[What you will do] In the post titled "The Disruptor," what did Bezos tell the man running the Kindle team his job was?

[Document segment]
- Opening Delimiter -

December 26, 2013

The Disruptor


A few Boxing Day words about one of the country's biggest shippers of things in boxes.

In the Innovator's Dilemma, Clayton Christensen argues that companies tend to put too much emphasis on a successful current business model and fail to anticipate or adopt new technologies that will meet future needs.

This leaves them vulnerable to "disruption from below," competition they ignore because facing it directly would threaten profit margins and require adopting new strategies their long-established business cultures aren't comfortable with.

Paul Thurrott points to this anecdote featured in The Everything Store: Jeff Bezos and the Age of Amazon by Brad Stone as a near-perfect example of a businessman following Clayton Christensen's advice practically to the letter:

In a move straight out of The Innovator's Dilemma, Bezos in 2004 instructed the nascent Kindle team not to be hobbled by concerns about the firm's then-successful book business. "Your job is to kill your own business," Bezos told the man running the Kindle team. "I want you to proceed as if your goal is to put everyone selling physical books out of a job."

- Closing Delimiter -

(Collected data)

- Opening Delimiter -

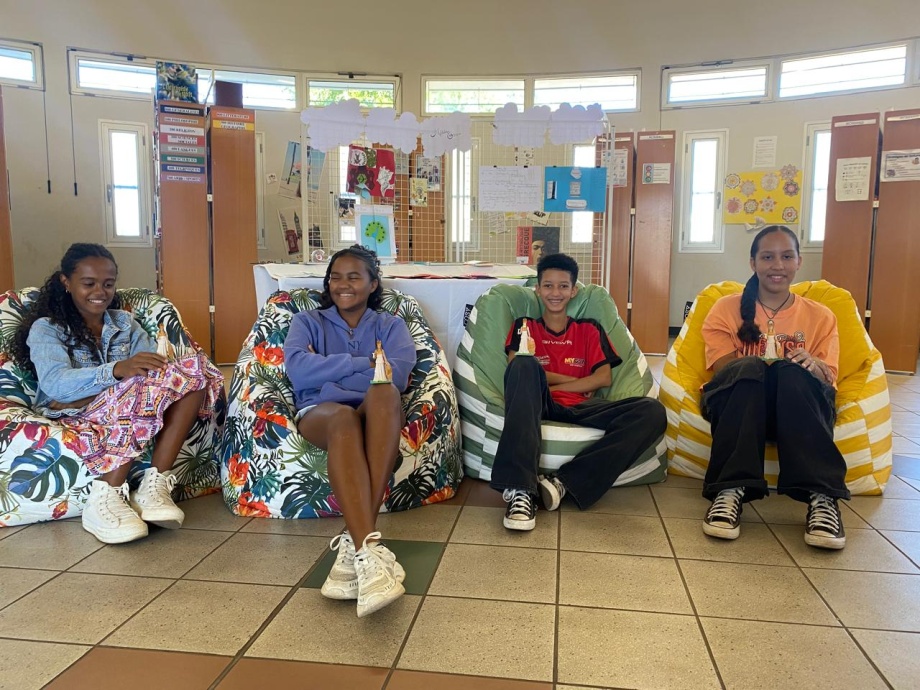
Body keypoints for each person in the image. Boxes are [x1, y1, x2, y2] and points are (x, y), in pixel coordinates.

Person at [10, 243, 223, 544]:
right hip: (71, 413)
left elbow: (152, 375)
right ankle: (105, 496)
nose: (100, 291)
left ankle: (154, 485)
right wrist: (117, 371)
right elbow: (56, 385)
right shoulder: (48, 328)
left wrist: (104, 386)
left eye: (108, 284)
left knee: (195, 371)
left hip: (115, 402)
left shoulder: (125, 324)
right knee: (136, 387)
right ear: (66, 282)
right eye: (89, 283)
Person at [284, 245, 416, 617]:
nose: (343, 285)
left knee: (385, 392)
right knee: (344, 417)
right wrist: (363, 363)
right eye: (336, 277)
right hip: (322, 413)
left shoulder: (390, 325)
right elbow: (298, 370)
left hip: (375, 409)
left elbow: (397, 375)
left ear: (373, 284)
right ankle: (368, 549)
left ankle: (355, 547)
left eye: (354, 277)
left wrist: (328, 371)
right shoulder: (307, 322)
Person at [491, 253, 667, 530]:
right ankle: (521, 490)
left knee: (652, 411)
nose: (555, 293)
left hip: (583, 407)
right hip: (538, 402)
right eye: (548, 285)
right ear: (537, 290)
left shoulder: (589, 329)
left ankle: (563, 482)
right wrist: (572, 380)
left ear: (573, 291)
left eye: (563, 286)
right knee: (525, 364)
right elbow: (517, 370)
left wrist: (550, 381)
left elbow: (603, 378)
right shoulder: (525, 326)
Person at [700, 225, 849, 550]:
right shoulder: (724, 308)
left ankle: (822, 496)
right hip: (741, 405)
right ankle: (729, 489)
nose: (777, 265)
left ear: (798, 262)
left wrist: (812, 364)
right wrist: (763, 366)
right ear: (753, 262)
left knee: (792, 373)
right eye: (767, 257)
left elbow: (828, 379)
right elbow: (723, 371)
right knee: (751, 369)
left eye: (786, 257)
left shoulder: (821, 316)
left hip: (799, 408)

- Closing Delimiter -
- Opening Delimiter -

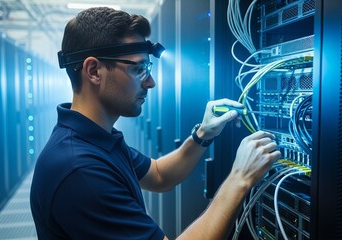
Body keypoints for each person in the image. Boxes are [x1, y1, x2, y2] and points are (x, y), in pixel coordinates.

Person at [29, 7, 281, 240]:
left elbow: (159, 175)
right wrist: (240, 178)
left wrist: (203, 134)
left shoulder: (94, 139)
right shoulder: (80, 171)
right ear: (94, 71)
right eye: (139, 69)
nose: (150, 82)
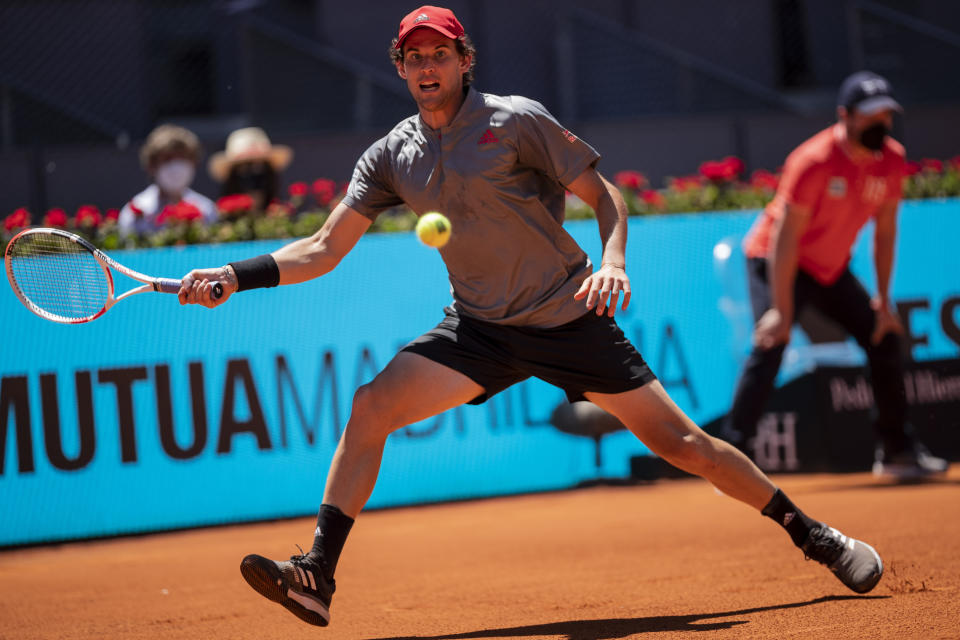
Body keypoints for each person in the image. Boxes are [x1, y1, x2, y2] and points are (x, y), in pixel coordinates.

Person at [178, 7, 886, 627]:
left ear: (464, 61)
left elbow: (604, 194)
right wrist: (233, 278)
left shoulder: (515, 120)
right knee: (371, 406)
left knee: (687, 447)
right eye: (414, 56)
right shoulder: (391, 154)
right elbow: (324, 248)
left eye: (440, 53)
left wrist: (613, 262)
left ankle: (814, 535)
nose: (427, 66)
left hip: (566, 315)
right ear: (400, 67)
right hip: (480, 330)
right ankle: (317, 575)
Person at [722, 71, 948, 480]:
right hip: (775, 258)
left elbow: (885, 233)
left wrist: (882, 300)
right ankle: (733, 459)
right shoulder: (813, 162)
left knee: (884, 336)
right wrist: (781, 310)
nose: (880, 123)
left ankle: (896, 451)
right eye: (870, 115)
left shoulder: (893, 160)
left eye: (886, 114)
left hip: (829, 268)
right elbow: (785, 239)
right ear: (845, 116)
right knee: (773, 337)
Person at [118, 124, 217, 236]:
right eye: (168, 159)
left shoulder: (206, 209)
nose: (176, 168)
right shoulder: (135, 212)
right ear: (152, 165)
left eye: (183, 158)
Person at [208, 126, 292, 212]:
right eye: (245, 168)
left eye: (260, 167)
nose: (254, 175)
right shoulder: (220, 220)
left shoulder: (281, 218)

- Closing Delimiter -

[Result of the task] His job was to kill his own business.